Purpose: Apalutamide plus androgen-deprivation therapy (ADT) has been approved for treatment of patients with metastatic castration-sensitive prostate cancer (mCSPC) based on data from phase 3 TITAN study. This analysis was conducted to describe pharmacokinetics of apalutamide and N-Desmethyl-Apalutamide and explore relationships between apalutamide exposure and selected clinical efficacy and safety observations. Methods: 1052 patients were randomized to apalutamide + ADT (n = 525) or placebo + ADT (n = 527). A previously developed population pharmacokinetic model was applied. Cox regression analysis investigated the relationships between apalutamide exposure and overall survival (OS; n = 1004) and radiographic progression-free survival (rPFS; n = 1003). Logistic regression analysis assessed the relationships between apalutamide exposure and selected clinically relevant adverse events (n = 1051). Results: Apalutamide + ADT treatment was efficacious in extending rPFS and OS versus placebo + ADT. Within a relatively narrow apalutamide exposure range (coefficient of variation: 22%), no statistical association was detected between rPFS, OS and apalutamide exposure quartiles. Incidence of skin rash and pruritus increased significantly with increasing apalutamide exposure. Conclusions: Differences in apalutamide exposure were not associated with clinically relevant differences in rPFS or OS in patients with mCSPC. Patients with increased apalutamide exposure are more likely to develop skin rash and pruritus. Dose reductions may improve these adverse events, based on an individual risk-benefit approach.

Efficacy and Safety Exposure-Response Relationships of Apalutamide in Patients with Nonmetastatic Castration-Resistant Prostate Cancer

Clin Cancer Res 2020 Sep 1;26(17):4460-4467.PMID:32561663DOI:10.1158/1078-0432.CCR-20-1041.

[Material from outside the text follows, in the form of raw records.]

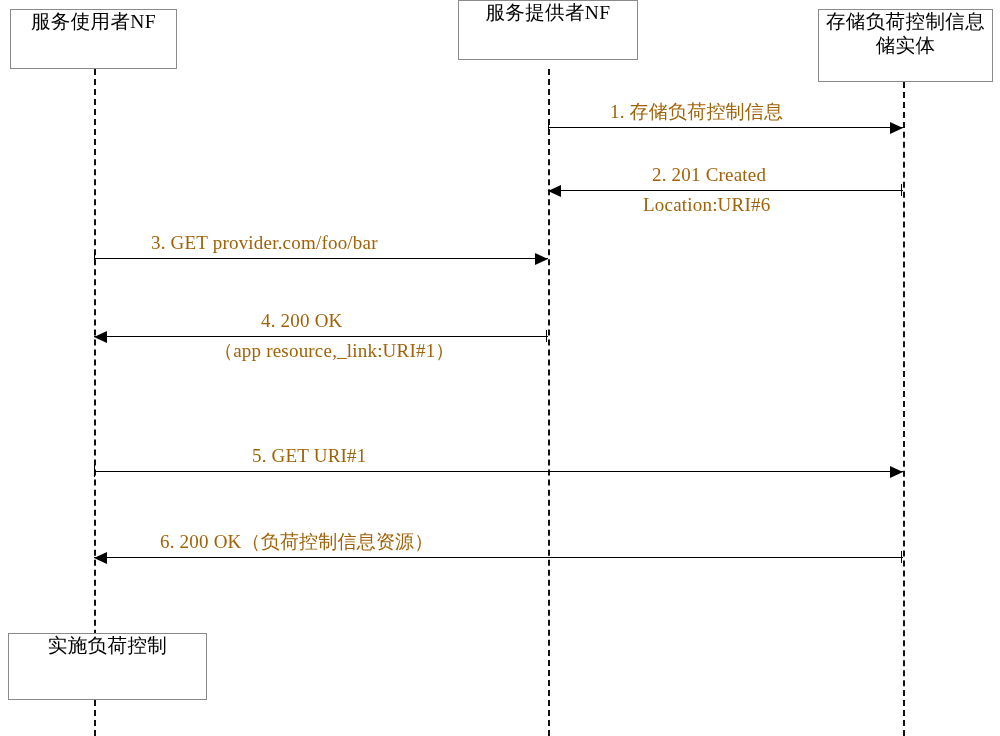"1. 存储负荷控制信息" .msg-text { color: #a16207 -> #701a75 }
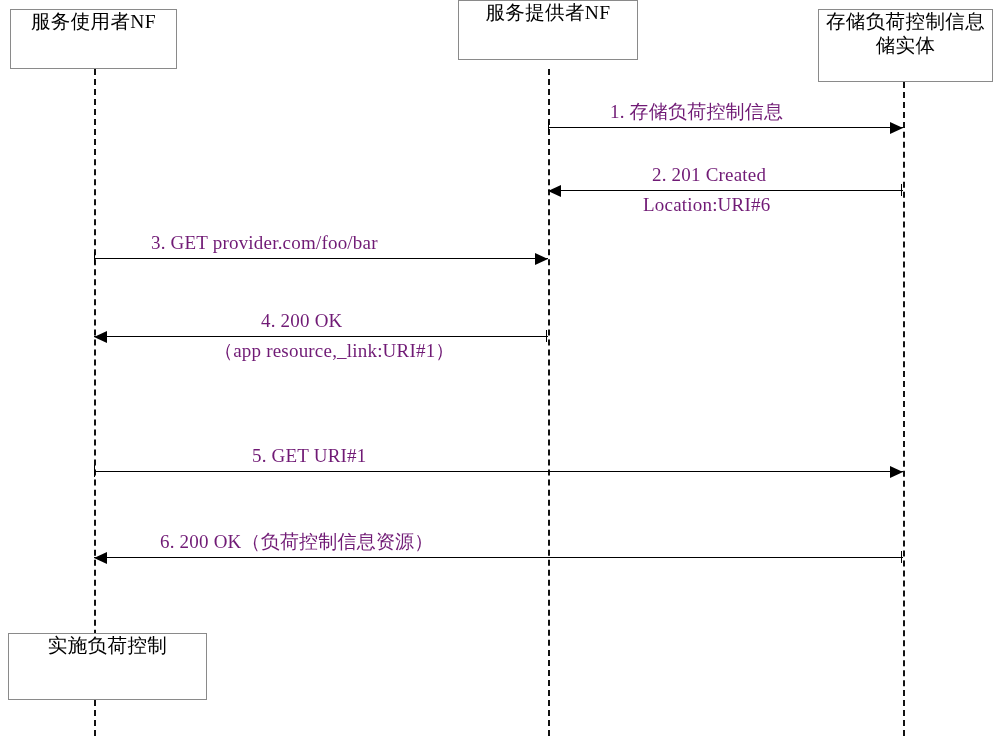"实施负荷控制" div.node-box { font-weight: none -> bold; width: 199px -> 177px }
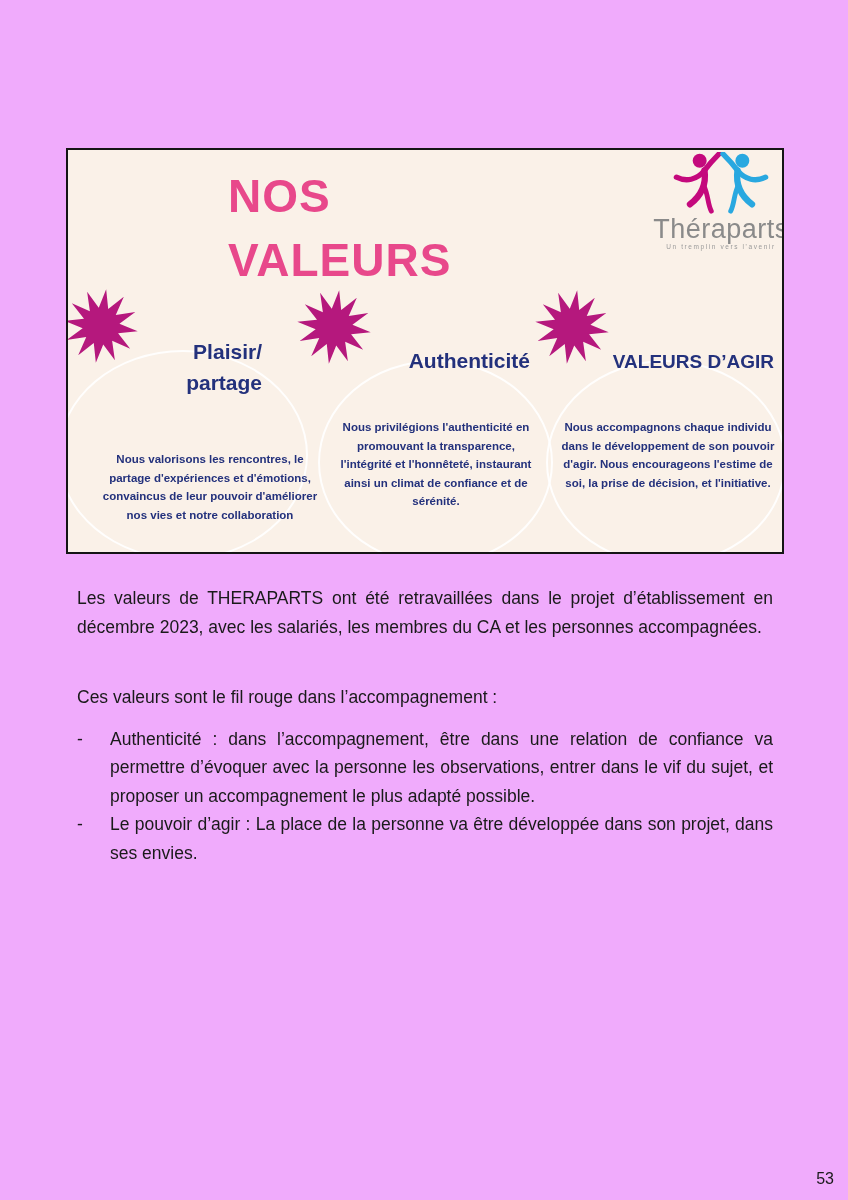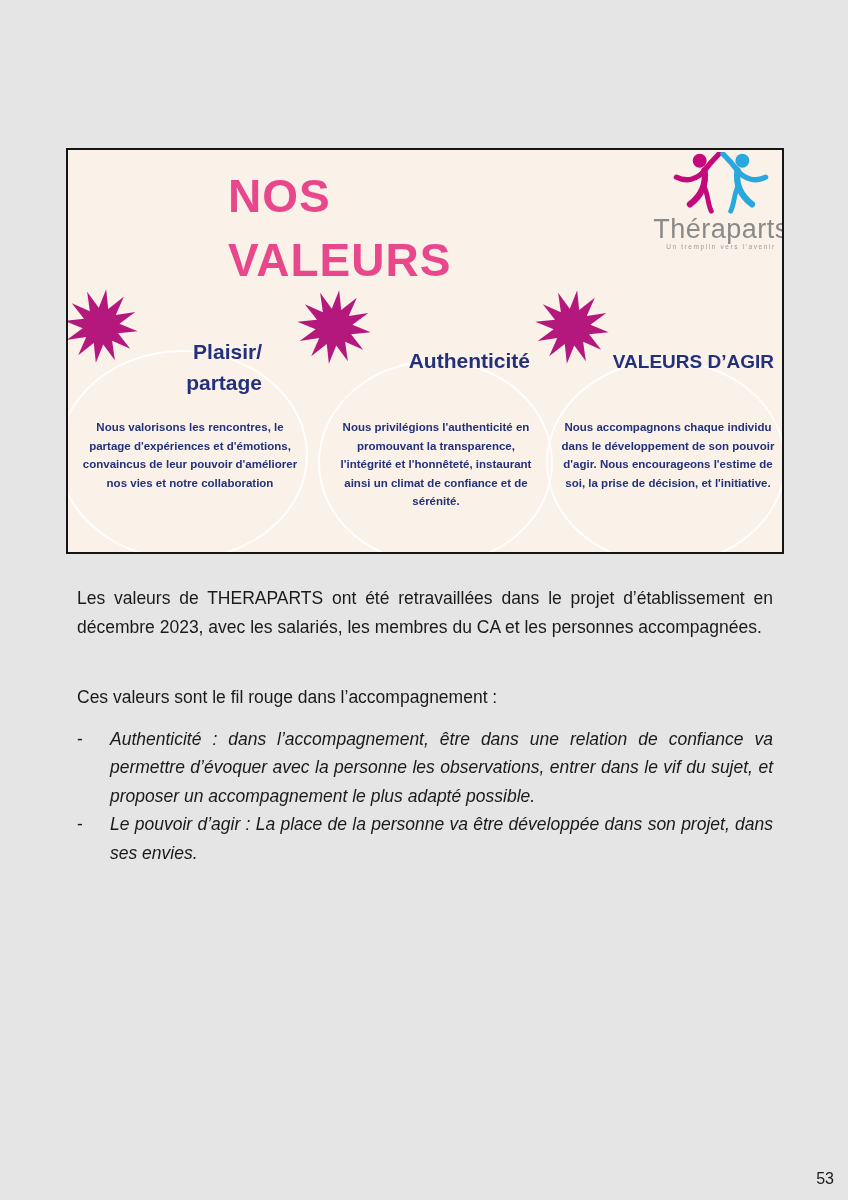"NOS" .page { background: #e5e5e5 -> #f0abfc }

Purpose: To evaluate the relationship between exposure of apalutamide and its active metabolite, N-Desmethyl-Apalutamide, and selected clinical efficacy and safety parameters in men with high-risk nonmetastatic castration-resistant prostate cancer. Patients and methods: An exploratory exposure-response analysis was undertaken using data from the 1,207 patients (806 apalutamide and 401 placebo) enrolled in the SPARTAN study, including those who had undergone dose reductions and dose interruptions. Univariate and multivariate Cox regression models evaluated the relationships between apalutamide and N-Desmethyl-Apalutamide exposure, expressed as area under the concentration-time curve at steady state, and metastasis-free survival (MFS). Univariate and multivariate logistic regression models assessed the relationship between apalutamide and N-Desmethyl-Apalutamide exposure and common treatment-emergent adverse events including fatigue, fall, skin rash, weight loss, and arthralgia. Results: A total of 21% of patients in the apalutamide arm experienced dose reductions diminishing the average daily dose to 209 mg instead of 240 mg. Within the relatively narrow exposure range, no statistically significant relationship was found between MFS and apalutamide and N-Desmethyl-Apalutamide exposure. Within apalutamide-treated subjects, skin rash and weight loss had a statistically significant association with higher apalutamide exposure. Conclusions: The use of apalutamide at the recommended dose of 240 mg once daily provided a similar delay in metastases across the SPARTAN patient population, regardless of exposure. The exploratory exposure-safety analysis supports dose reductions in patients experiencing adverse events.